All model performances were compared, as shown in Figure 10. Figure 10(a) provides the ROC curves of all those models with Retinex enhancement in mixed traffic flow environment, which indicates the relationship between sensitivity (True Positive) and specificity (False Positive). It can be seen from Figure 10(a), the decision tree model had the best performance than other models, according to ROC curves. The combined rule model outperformed each single-ruled model. According to Figure 10(b), Retinex enhancement made a considerable improvement on crash detection performance for the decision tree model. Without Retinex, the overall performance of the decision tree model appeared to be lower than the combined rule-based model with Retinex.

Overall, the proposed framework can correctly detect 92.5 % of crashes in the testing dataset. The false alarm rate is 7.5 %. The AUC values for all crash detection models are listed in Table 1.

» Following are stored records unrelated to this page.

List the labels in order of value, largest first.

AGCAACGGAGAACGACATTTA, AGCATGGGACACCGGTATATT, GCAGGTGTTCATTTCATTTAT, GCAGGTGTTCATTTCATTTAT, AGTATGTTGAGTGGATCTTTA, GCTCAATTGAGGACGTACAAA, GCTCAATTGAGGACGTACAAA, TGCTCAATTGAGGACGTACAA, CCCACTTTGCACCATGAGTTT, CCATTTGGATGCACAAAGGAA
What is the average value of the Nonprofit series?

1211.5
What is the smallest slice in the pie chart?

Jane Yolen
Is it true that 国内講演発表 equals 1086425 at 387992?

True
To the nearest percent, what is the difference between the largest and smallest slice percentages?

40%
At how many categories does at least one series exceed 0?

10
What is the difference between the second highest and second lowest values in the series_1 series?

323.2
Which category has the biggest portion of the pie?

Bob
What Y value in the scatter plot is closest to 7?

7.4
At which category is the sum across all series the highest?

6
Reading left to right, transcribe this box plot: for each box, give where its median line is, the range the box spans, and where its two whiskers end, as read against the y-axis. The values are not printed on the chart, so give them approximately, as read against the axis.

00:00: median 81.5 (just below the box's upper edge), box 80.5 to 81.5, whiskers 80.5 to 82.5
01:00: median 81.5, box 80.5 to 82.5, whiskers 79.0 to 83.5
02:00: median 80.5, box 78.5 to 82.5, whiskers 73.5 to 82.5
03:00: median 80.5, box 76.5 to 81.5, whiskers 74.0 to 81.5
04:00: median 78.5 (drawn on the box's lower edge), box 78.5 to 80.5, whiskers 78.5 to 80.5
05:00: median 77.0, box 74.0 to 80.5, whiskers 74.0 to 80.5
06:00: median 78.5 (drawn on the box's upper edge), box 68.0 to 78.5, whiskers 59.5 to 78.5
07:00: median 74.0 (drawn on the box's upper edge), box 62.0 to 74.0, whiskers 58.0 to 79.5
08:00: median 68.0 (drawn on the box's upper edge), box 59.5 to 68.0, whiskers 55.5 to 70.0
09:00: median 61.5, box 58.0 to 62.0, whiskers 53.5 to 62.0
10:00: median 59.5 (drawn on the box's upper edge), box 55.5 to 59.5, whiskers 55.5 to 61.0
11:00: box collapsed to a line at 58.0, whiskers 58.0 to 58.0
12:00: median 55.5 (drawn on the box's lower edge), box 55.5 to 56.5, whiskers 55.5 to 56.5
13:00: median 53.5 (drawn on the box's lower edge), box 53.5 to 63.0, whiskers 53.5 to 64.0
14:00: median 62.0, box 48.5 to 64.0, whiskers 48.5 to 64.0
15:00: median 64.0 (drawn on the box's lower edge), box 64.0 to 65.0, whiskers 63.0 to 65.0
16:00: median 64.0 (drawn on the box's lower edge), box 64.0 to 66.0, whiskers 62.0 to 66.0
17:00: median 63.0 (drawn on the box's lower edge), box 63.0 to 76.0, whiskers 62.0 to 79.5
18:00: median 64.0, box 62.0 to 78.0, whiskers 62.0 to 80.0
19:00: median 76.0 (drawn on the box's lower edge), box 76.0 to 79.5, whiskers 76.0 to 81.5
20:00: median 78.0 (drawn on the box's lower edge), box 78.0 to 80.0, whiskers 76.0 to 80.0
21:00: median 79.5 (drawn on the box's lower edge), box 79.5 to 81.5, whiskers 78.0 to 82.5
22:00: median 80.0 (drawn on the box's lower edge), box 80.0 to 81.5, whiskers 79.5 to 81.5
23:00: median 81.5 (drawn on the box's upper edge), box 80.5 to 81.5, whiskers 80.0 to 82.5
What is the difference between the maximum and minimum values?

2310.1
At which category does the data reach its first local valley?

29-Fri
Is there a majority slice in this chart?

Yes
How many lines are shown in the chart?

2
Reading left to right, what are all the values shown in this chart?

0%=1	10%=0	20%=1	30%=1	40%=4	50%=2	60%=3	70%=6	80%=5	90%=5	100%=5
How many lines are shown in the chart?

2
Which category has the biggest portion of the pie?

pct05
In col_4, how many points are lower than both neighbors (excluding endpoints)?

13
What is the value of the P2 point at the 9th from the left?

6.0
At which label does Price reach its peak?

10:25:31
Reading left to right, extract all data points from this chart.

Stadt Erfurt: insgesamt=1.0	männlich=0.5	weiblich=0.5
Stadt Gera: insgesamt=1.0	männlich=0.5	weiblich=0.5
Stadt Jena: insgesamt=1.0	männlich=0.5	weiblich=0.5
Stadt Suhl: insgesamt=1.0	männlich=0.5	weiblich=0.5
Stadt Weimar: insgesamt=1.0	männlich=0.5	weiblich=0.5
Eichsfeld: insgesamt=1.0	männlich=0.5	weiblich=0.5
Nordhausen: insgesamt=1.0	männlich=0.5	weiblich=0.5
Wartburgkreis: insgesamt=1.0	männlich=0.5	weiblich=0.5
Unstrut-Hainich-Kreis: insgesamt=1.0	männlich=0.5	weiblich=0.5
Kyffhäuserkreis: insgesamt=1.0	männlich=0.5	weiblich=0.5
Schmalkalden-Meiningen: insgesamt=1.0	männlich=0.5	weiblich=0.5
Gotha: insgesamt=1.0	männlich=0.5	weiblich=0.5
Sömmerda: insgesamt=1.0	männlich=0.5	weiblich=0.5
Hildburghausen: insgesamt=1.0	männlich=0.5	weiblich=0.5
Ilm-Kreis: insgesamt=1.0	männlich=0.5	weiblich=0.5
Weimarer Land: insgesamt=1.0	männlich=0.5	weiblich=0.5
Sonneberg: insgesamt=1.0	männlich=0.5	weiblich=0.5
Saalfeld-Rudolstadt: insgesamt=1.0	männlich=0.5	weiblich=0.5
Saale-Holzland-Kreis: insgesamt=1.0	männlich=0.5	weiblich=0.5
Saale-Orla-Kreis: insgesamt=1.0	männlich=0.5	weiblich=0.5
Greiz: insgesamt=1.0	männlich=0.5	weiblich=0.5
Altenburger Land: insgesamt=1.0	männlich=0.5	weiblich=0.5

In general, decision tree-based model appeared to be better than empirical rule-based models. Although the proposed framework achieved relatively high detection accuracy, there are still some issues:(1) Fallen pedestrians/cyclists can sometimes be blocked by other objects, increasing false alarm rate.(2) In highly congested mixed traffic flow environment, crashes can also be falsely alarmed. This could be due to inaccurate detection of Yolo v3 model (e.g., bounding boxes prediction).(3) Retinex can handle most low-visibility conditions in this study. However, when video quality is too low, crashes can still be missed or false alarmed. For example, fast-moving vehicle could be sometimes falsely detected as fallen vehicles, according to our observation.

4.3. Comparison with the Existing Methods

Due to the lack of public database, limited research has been identified on this topic. Since most studies were based on private datasets that cannot be accessed, their results are somewhat incomparable. However, we still listed the results here. Yun [39] achieved a detection rate of 0.8950 for crash detection. RTADS [20] reported a hit rate of 92% and false alarm rate of 0.77%. ARRS [21] presented a true positive rate of 0.63 with a false alarm rate of 0.06. Singh [27] reported a hit rate of 77.5% and a false alarm rate of 22.5%. Sadek [40] achieved 99.6% detection rate and 5.2% false alarm rate.

Although some literature has reported high detection rates, such could encounter over-fitting issues due to limited sample size. Second, some literature created complicated deep learning structures, requiring high computational capability. Third, limited literature has focused on crash detection in mixed traffic flow environment under low-visibility conditions.

5. Conclusions

The paper proposed a vision-based crash detection framework for mixed traffic flow environment considering low-visibility conditions. Retinex algorithm was introduced to enhance image quality of low-visibility conditions, such as night, foggy, and rainy days. A deep learning model (i.e., Yolo v3) was trained to detect objects in mixed traffic flow environment and a decision tree model was developed for crash detection, considering various crash scenarios between motorized and nonmotorized traffic. The proposed method achieved a hit rate of 92.5% and a false alarm rate of 7.5%. Interesting findings include: (1) the proposed model outperformed empirical rule-based detection models; (2) image enhancement method can largely improve crash detection performance under low-visibility conditions; (3) the accuracy of object detection (e.g., bounding boxes prediction) can impact crash detection performance, especially for minor motor-vehicle crashes.

Overall, the results are encouraging and the framework is promising. Admittedly, there are still some issues that can be further addressed. First, different image enhancement methods could be tried to improve the overall performance. Second, other deep learning method can be used and compared to original Yolo v3 model. Third, other more complex deep learning structure can be examined and compared to the current framework, in terms of accuracy and computational speed.

Data Availability

Data were large number of video clips.

Conflicts of Interest

The authors declare that they have no conflicts of interest.

Acknowledgments

This research has been supported by the National Key R&D Program of China (2018YFE0102700).